TASK ITEM
Range to output from the entries below: the line containing "M466 742 590 805" through the line containing "M57 713 73 725 185 772". Set it down exactly, ends included, nothing else.
(INFORMATION GIVEN Opens)
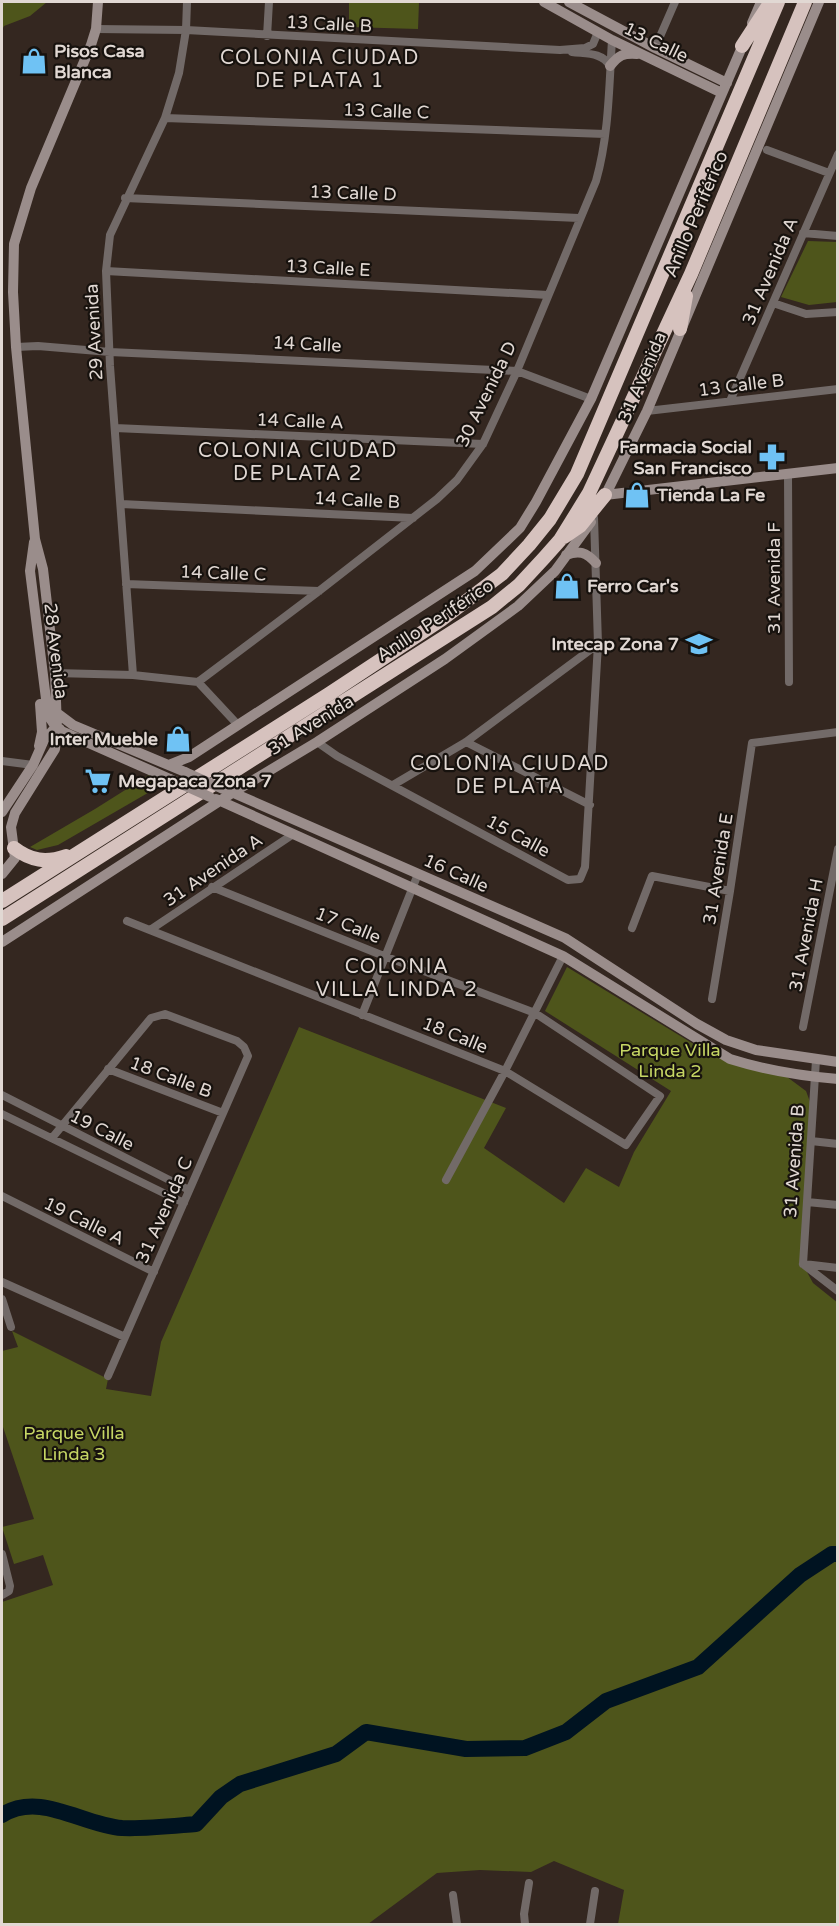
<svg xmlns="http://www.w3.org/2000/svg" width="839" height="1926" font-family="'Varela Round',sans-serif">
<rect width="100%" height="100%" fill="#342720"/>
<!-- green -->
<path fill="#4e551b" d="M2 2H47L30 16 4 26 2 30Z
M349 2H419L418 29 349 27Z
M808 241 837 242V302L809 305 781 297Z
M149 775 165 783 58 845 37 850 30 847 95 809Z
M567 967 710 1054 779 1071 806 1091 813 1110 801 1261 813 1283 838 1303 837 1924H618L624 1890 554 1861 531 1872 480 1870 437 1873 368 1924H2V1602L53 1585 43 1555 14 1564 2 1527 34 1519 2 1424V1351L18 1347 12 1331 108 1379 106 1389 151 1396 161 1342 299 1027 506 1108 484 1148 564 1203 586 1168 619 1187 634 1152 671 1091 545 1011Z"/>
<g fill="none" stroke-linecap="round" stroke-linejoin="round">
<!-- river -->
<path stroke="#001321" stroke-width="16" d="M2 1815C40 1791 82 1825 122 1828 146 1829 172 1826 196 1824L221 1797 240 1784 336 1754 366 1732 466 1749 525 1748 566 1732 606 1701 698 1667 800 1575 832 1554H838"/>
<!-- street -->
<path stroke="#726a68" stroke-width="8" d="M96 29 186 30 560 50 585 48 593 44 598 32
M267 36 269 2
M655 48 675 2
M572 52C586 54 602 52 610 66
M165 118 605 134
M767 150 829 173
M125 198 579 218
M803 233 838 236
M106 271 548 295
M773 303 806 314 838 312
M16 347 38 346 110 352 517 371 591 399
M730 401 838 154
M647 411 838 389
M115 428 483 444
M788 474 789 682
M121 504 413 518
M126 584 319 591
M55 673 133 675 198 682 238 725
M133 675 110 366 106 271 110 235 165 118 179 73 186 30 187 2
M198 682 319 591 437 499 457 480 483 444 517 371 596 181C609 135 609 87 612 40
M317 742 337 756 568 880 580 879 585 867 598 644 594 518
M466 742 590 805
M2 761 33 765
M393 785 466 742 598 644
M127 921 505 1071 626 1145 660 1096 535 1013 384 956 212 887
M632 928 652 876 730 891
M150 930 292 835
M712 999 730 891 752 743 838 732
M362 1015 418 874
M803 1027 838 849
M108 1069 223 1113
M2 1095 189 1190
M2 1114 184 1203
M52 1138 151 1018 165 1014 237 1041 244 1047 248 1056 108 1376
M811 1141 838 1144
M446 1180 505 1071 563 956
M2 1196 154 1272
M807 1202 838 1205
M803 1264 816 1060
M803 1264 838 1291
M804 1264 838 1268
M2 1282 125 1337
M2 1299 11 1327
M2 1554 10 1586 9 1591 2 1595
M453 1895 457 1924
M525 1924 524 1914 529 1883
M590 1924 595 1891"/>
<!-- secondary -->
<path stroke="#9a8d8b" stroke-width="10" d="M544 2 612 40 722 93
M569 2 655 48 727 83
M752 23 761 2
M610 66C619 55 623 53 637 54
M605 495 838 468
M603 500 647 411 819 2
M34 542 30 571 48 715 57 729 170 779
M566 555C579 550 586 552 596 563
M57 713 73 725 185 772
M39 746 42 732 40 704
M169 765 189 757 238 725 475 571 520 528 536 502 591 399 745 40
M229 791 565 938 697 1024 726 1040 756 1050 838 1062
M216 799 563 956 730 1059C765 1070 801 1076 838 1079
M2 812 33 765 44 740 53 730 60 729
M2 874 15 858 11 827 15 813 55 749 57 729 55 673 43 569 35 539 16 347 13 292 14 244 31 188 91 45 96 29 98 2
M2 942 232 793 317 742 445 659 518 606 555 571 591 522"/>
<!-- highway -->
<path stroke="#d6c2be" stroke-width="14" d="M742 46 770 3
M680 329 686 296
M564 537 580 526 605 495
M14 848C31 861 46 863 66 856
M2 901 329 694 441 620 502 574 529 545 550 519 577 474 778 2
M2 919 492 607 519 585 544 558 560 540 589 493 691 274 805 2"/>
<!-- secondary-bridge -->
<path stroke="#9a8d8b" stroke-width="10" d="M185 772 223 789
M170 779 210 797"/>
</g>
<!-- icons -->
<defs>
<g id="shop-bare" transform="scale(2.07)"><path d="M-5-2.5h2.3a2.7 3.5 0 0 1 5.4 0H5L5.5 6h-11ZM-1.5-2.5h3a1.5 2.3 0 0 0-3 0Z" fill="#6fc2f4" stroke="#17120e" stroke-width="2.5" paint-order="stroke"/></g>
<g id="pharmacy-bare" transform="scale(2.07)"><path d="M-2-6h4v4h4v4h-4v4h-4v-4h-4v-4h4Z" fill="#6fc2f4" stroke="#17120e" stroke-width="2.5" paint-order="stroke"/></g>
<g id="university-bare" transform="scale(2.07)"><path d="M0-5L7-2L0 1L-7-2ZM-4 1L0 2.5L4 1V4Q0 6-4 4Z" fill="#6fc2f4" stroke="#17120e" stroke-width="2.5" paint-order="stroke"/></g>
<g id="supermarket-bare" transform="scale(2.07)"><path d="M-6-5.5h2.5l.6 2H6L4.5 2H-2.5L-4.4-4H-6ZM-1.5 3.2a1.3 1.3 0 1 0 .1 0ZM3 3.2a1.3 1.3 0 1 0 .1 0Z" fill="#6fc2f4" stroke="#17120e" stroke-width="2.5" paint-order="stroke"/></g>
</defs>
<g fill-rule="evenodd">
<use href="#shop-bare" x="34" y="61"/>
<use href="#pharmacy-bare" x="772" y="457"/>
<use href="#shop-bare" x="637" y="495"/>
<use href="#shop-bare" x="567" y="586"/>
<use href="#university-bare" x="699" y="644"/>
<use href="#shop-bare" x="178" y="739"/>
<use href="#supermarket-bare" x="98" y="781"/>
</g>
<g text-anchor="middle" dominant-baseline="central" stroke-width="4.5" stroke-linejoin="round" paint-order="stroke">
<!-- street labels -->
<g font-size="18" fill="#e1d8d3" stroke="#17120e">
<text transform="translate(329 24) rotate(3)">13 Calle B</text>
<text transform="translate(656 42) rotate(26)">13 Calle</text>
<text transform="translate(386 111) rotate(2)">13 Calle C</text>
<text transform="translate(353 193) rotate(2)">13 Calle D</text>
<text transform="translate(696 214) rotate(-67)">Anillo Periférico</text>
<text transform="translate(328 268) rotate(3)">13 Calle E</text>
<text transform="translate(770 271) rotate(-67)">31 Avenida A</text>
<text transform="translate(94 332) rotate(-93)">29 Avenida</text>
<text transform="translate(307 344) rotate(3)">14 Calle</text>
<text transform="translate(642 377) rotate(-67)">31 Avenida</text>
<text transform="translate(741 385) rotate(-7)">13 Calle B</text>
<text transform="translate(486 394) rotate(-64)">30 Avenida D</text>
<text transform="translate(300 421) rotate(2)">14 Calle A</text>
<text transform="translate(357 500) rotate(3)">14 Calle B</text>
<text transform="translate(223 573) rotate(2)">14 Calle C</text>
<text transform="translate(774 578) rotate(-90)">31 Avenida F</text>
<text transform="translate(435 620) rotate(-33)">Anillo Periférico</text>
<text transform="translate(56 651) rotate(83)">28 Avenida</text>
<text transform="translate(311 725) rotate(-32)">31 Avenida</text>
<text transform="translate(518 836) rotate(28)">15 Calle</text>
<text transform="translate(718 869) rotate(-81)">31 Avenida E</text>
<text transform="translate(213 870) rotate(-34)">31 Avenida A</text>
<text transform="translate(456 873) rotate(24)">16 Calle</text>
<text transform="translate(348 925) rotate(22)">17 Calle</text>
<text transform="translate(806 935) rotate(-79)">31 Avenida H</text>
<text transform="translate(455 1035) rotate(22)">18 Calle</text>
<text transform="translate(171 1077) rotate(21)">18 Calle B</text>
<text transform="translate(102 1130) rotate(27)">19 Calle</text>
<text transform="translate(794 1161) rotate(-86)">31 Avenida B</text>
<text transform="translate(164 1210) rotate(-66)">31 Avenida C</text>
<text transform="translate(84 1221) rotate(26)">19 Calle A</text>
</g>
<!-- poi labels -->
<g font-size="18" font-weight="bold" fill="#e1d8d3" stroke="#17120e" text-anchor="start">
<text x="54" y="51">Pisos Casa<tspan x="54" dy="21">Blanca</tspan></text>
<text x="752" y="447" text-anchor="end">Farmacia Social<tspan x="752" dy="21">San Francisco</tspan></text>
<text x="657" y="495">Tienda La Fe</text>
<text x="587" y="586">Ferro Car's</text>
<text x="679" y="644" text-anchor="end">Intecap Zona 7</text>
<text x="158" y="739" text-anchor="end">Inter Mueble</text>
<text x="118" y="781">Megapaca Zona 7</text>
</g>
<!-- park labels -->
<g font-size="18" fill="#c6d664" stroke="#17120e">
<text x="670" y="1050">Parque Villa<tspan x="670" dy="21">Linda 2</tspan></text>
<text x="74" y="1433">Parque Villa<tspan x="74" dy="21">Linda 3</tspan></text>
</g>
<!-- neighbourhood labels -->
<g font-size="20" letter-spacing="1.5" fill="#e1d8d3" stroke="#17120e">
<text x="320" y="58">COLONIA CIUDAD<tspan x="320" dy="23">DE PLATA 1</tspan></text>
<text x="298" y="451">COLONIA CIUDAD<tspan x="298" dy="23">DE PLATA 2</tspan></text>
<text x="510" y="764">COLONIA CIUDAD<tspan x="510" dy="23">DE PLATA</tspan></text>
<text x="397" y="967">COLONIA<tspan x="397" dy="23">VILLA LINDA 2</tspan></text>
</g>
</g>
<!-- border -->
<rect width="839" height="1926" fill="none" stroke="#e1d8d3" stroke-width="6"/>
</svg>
(INFORMATION GIVEN Closes)
(INFORMATION GIVEN Opens)
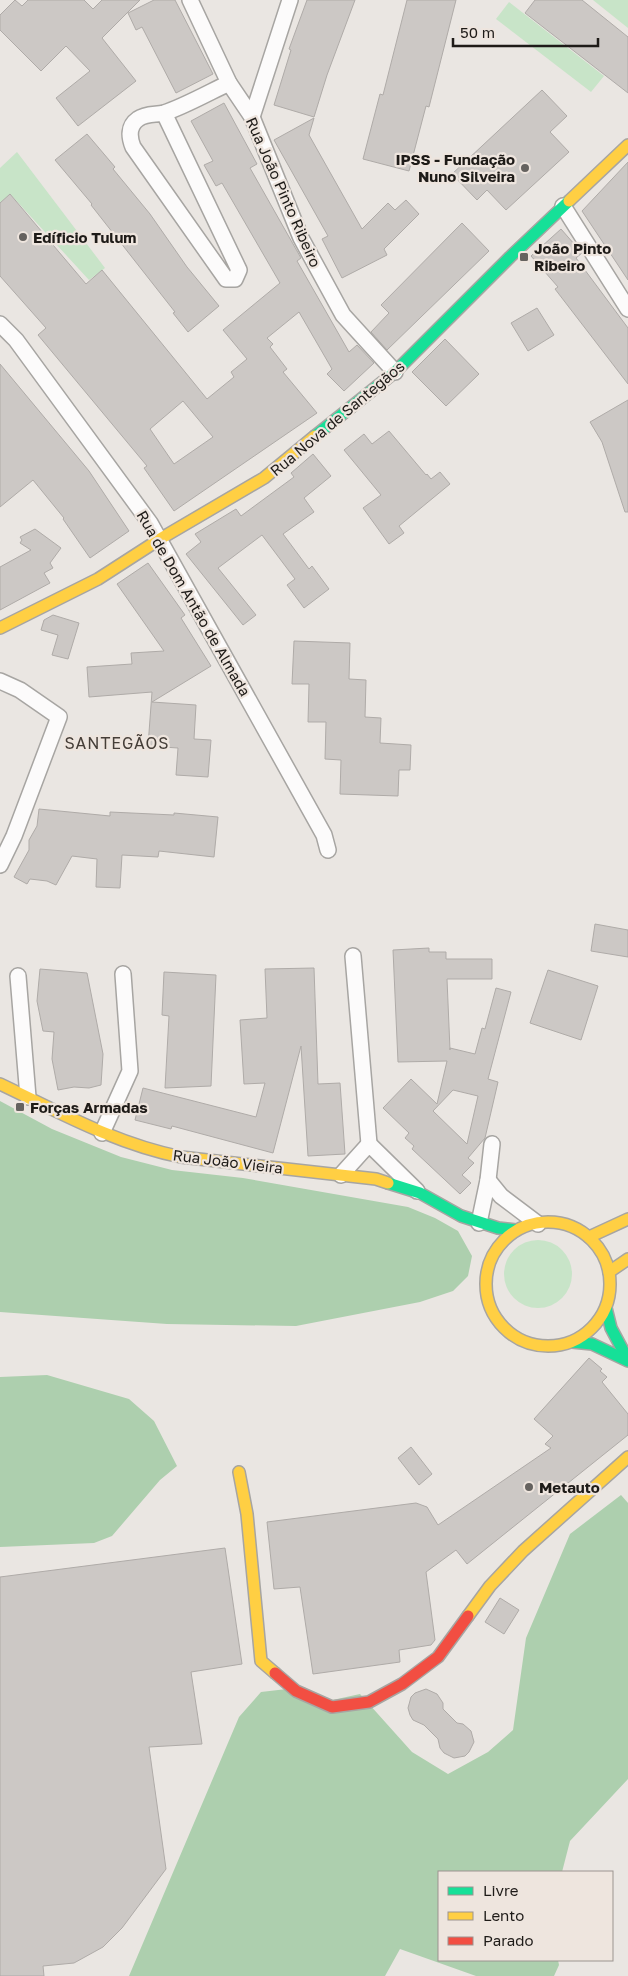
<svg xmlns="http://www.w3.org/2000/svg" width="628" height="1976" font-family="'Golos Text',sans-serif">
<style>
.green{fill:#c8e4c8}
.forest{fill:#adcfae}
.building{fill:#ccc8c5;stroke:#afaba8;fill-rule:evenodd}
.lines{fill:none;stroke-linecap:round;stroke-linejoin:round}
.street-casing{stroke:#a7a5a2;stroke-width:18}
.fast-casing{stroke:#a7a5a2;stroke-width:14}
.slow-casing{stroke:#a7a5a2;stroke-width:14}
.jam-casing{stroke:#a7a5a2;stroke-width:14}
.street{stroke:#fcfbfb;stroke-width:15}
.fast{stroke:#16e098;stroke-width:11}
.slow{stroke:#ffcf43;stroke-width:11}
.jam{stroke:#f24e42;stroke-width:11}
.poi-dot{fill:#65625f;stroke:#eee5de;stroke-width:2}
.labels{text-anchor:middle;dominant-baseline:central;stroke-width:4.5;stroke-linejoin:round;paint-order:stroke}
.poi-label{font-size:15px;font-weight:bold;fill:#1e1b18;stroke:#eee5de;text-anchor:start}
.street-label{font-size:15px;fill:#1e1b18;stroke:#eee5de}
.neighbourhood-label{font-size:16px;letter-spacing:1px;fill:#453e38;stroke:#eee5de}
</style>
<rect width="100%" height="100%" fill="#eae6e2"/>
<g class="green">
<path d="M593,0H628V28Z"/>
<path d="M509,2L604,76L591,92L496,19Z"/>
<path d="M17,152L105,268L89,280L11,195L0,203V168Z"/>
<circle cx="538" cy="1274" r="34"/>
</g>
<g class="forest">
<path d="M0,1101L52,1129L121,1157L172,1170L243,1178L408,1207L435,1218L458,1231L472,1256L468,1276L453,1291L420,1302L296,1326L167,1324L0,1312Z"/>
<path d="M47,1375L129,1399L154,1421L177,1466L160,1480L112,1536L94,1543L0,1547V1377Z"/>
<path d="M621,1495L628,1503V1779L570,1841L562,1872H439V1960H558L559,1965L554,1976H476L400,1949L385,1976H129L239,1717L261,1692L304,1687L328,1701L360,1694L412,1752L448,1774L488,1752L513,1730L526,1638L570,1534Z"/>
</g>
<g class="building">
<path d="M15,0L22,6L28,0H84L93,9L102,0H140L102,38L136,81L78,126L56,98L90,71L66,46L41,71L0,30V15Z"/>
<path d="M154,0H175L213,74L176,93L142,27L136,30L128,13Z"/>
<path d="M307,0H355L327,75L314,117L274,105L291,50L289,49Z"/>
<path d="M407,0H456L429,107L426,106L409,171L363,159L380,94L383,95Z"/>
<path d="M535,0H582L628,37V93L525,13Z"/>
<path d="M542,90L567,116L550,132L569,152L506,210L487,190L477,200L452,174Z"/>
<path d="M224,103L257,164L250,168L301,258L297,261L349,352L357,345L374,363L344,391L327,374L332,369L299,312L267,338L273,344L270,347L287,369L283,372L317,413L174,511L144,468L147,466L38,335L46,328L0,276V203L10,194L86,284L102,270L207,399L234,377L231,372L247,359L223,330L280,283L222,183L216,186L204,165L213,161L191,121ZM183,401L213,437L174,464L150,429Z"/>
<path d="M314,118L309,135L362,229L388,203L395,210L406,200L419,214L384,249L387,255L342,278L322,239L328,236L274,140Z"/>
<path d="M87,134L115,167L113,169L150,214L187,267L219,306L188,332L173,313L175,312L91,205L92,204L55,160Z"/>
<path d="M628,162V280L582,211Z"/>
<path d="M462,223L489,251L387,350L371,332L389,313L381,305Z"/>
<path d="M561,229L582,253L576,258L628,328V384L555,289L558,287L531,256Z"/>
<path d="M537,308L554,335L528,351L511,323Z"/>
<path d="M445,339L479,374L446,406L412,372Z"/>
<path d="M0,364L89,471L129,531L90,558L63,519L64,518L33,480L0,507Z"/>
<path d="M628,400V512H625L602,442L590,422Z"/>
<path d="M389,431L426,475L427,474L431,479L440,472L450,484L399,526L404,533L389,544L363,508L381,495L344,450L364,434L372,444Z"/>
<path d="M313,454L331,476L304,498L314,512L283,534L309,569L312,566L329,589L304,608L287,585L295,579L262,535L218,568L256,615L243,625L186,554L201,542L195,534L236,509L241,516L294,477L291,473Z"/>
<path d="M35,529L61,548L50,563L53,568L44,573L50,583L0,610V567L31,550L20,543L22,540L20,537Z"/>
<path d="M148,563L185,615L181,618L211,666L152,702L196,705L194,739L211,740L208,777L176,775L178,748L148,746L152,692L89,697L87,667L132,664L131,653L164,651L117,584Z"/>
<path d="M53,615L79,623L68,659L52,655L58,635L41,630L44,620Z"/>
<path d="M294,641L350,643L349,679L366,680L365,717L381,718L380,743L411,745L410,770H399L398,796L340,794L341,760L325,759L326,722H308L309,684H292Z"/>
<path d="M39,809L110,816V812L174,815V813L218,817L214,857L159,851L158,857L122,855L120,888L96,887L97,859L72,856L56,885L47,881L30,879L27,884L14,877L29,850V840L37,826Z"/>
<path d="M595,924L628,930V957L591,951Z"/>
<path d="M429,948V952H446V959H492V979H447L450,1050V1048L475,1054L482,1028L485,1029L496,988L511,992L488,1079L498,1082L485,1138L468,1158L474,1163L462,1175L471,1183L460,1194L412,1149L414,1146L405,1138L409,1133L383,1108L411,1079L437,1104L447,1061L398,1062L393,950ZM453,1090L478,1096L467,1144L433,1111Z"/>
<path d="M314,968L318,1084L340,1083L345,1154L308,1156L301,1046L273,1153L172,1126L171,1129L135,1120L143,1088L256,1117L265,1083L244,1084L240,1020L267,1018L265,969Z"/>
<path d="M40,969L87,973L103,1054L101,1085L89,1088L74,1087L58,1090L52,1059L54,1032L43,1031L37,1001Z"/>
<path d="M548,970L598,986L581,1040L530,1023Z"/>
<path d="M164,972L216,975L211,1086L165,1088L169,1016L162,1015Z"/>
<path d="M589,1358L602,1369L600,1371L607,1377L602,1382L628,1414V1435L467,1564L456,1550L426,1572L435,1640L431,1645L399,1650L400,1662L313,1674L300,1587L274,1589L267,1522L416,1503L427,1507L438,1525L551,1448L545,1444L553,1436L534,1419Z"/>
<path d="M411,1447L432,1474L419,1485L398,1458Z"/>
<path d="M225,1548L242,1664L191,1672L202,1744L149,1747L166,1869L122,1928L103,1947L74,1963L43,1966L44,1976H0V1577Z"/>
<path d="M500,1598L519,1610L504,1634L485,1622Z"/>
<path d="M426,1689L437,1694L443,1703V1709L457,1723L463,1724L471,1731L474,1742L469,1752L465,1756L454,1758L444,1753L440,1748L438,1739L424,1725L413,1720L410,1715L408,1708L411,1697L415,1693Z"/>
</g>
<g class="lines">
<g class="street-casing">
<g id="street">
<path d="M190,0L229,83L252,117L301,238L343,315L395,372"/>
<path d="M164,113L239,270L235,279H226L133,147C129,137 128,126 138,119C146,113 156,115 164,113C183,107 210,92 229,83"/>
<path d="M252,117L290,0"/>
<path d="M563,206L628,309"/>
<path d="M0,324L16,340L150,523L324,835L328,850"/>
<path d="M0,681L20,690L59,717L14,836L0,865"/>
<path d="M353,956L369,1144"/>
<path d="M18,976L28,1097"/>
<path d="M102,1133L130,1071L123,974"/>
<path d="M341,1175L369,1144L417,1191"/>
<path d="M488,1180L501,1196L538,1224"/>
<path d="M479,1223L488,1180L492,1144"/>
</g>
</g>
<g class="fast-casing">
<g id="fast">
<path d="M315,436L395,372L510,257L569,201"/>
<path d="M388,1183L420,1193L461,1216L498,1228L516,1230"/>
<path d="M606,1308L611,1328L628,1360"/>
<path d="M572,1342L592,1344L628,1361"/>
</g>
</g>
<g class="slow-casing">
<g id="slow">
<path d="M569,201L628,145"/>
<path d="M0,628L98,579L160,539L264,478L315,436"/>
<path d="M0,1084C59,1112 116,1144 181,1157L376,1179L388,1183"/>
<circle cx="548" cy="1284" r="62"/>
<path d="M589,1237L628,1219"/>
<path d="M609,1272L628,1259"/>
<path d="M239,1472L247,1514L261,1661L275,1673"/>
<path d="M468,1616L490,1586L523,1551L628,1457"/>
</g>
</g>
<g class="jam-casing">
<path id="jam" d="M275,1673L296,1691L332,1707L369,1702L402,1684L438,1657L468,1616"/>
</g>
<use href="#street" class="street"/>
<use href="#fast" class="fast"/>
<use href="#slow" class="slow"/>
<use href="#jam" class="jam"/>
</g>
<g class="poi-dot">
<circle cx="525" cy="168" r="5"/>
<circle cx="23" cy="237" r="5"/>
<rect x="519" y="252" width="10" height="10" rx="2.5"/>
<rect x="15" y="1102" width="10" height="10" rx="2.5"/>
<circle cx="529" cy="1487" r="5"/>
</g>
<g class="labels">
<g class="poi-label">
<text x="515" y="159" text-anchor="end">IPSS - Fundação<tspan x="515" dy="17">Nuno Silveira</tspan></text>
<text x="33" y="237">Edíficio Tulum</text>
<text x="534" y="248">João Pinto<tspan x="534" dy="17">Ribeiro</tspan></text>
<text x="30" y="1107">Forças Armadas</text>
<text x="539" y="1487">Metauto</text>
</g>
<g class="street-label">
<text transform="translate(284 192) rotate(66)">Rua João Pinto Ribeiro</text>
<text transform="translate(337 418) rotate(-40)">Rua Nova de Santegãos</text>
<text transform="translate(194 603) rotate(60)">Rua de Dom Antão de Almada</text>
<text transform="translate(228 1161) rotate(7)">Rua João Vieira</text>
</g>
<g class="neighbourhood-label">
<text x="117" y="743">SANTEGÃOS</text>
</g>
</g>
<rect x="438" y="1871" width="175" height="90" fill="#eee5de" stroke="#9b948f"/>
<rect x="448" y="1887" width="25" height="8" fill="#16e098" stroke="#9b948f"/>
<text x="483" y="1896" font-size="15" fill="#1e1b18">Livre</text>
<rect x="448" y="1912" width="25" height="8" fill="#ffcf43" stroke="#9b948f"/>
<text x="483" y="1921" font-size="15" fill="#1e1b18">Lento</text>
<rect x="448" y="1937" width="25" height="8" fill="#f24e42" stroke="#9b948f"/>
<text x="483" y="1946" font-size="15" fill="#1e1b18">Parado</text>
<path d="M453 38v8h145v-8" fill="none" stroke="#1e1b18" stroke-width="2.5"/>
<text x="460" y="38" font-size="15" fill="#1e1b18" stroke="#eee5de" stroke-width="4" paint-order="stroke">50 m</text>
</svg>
(INFORMATION GIVEN Closes)
FINISHED EXERCISE
M466 742 590 805
M2 761 33 765
M393 785 466 742 598 644
M127 921 505 1071 626 1145 660 1096 535 1013 384 956 212 887
M632 928 652 876 730 891
M150 930 292 835
M712 999 730 891 752 743 838 732
M362 1015 418 874
M803 1027 838 849
M108 1069 223 1113
M2 1095 189 1190
M2 1114 184 1203
M52 1138 151 1018 165 1014 237 1041 244 1047 248 1056 108 1376
M811 1141 838 1144
M446 1180 505 1071 563 956
M2 1196 154 1272
M807 1202 838 1205
M803 1264 816 1060
M803 1264 838 1291
M804 1264 838 1268
M2 1282 125 1337
M2 1299 11 1327
M2 1554 10 1586 9 1591 2 1595
M453 1895 457 1924
M525 1924 524 1914 529 1883
M590 1924 595 1891"/>
<!-- secondary -->
<path stroke="#9a8d8b" stroke-width="10" d="M544 2 612 40 722 93
M569 2 655 48 727 83
M752 23 761 2
M610 66C619 55 623 53 637 54
M605 495 838 468
M603 500 647 411 819 2
M34 542 30 571 48 715 57 729 170 779
M566 555C579 550 586 552 596 563
M57 713 73 725 185 772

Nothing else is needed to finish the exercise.